Vues Éphémères – Mars 2015

de

Après deux mois de traversée du désert médiatique, voilà que le Salon du Livre arrive à point nommé pour rendre, à l’orée du printemps, un rien d’allant aux débats — au risque de donner un sentiment de déjà-vu. Pour ne prendre qu’un exemple : depuis l’ouverture solennelle des Etats Généraux de la Bande Dessinée durant le dernier Festival d’Angoulême, c’était le silence radio. Voici donc que le 20 mars dernier, dans le cadre de la grande manifestation parisienne, une table ronde vient s’interroger sur l’avenir du secteur de la bande dessinée, à la veille d’une grande marche des auteurs s’inquiétant de leur situation. Sur scène, Benoît Peeters en porte-parole, entre un représentant du Snac-BD soulignant que l’heure est grave, et un représentant des éditeurs venant assurer leur soutien en cette période difficile. Toute ressemblance, etc. Mais la communication est affaire de répétition, et il y a fort à faire après des années à seriner l’idée d’une bande dessinée populaire abonnée aux succès commerciaux.

Le même jour, un peu plus tard, c’est le spectre de Charlie Hebdo que l’on retrouve, pour une table ronde à l’intitulé des plus sérieux : « Droit d’auteur et liberté d’expression : pour que vive la création ». Et la séance de commencer fort avec la déclaration de Teresa Cremisi, directrice générale pour l’éditorial du groupe Madrigall[1] : « Le droit d’auteur est un droit de l’homme. Les pays qui ne reconnaissent pas le droit d’auteur, qui cherchent sournoisement à le modifier ou à le contourner, se rapprochent des dictatures. »
En découvrant ces lignes, je ne peux m’empêcher de repenser aux accents enflammés de Benoît Peeters deux mois plus tôt, lors de l’ouverture des Etats Généraux de la Bande Dessinée, justement. Évoquant le droit d’auteur « à la française » mis en danger par les manœuvres de l’Union Européenne, l’objet de son courroux n’était autre que le rapport Reda, « commandité à une députée du Parti Pirate, tout un symbole ». Le message est des plus clairs : le droit d’auteur, on n’y touche pas.

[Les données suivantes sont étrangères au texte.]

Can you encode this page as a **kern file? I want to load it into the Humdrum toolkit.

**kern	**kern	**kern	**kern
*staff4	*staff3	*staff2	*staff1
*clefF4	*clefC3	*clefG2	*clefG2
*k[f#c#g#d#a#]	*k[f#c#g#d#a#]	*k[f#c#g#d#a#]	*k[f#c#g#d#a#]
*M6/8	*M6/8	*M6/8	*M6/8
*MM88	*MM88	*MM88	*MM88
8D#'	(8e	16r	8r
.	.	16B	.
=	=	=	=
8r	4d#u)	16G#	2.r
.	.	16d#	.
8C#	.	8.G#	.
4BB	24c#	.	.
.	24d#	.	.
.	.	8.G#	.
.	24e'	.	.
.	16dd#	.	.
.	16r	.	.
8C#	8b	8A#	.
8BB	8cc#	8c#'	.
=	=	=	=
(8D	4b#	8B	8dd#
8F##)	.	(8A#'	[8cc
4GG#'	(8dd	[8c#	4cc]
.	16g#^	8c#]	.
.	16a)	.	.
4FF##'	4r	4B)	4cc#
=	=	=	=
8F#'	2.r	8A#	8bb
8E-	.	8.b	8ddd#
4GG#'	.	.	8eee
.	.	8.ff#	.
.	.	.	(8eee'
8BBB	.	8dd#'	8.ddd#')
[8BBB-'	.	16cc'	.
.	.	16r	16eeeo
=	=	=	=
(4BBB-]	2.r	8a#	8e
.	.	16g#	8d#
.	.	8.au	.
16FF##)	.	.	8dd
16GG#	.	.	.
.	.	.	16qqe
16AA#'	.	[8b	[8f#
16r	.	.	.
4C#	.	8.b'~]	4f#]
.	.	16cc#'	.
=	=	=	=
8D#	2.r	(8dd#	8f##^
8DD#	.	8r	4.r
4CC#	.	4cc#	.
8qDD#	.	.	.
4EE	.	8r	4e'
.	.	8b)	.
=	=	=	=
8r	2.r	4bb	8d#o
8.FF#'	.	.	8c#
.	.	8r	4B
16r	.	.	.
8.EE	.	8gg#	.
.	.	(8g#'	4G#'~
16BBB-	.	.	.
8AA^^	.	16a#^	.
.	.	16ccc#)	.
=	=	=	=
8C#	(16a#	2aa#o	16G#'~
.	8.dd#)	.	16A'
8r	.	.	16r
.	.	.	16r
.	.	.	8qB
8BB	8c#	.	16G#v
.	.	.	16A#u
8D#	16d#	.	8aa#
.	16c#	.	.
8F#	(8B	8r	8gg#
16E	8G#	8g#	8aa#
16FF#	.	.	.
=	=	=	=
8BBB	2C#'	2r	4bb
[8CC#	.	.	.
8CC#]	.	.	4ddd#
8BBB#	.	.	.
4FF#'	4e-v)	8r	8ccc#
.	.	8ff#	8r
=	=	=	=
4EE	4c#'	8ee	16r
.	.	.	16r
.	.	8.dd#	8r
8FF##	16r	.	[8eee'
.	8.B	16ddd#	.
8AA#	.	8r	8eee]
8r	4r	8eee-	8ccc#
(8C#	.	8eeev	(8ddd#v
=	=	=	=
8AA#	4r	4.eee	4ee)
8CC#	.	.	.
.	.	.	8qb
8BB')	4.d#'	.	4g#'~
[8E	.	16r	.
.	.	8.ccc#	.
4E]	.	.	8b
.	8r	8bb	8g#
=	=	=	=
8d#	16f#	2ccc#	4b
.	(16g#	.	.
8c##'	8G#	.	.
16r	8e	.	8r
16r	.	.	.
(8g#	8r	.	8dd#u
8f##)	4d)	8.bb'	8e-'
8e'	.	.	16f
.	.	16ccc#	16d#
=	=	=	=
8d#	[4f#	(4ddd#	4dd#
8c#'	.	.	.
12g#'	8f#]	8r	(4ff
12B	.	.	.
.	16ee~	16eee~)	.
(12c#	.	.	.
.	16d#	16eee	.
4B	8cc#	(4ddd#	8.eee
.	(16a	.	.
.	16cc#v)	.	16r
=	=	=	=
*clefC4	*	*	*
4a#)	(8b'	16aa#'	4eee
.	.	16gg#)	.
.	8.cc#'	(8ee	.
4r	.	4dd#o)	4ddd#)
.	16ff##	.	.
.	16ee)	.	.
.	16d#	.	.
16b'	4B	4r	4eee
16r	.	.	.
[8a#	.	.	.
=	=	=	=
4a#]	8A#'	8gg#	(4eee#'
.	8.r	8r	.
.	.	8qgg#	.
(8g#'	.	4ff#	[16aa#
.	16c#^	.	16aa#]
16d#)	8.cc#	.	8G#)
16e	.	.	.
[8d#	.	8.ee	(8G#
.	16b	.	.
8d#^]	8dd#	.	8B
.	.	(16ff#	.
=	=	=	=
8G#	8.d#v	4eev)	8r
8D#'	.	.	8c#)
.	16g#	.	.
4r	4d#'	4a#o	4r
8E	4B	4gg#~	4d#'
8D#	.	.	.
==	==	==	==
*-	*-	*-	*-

Objectivement, je comprends ces inquiétudes dans le contexte actuel où les auteurs ont du mal à faire entendre leur voix, où les dernières décisions les concernant ont été systématiquement à leurs dépens, et où les déclarations issues du Ministère de la Culture ont été bien moins que rassurantes sur le sujet[2].
Mais en ce qui me concerne, je trouve dommage que l’on écarte tout débat sur le fonctionnement de ces droits d’auteurs, sous prétexte que le simple questionnement déclencherait l’Apocalypse, la fin de la création et la fin de notre société. Le droit d’auteur tel qu’il existe aujourd’hui a été formulé dans un monde où l’œuvre et son support physique étaient irrémédiablement liés, et a évolué dans le temps sous la pression d’entreprises qui ont peu à voir avec les auteurs eux-mêmes[3].
La réalité du système aujourd’hui, c’est que les auteurs sont mal rémunérés pour la plupart, qu’une écrasante majorité des œuvres sont rendues inaccessibles pour des questions de rentabilité défaillante, que le potentiel offert par le dématérialisé reste en friche[4], et qu’au lieu de permettre un enrichissement (tant culturel qu’économique) de tous, nous sommes plutôt face à un appauvrissement, au nom des bénéfices de quelques têtes de gondole.

Notes

  1. Société holding mise en place par Antoine Gallimard en 1992, et qui regroupe une quinzaine de filiales d’éditions, dont (entre autres) Gallimard, Denoël, Mercure de France ou encore Flammarion.
  2. Que ce soit Aurélie Filipetti déclarant « C’est l’éditeur qui fait la littérature », ou Fleur Pellerin avec sa petite phrase : « L’attention est la ressource rare et pas les contenus » — le choix de cet anglicisme au dépens du terme d' »œuvres » étant lui aussi des plus symboliques.
  3. Je pense en particulier au « Sonny Bono Copyright Term Extension Act » aux Etats-Unis, largement soutenu par la Walt Disney Company au point qu’il soit désigné sous le sobriquet de « Mickey Mouse Protection Act », pour ne citer que cet exemple.
  4. Je ne parle pas ici du seul potentiel commercial, mais plutôt de la question des fonctionnalités et des usages qui seraient attachés au livre au format numérique.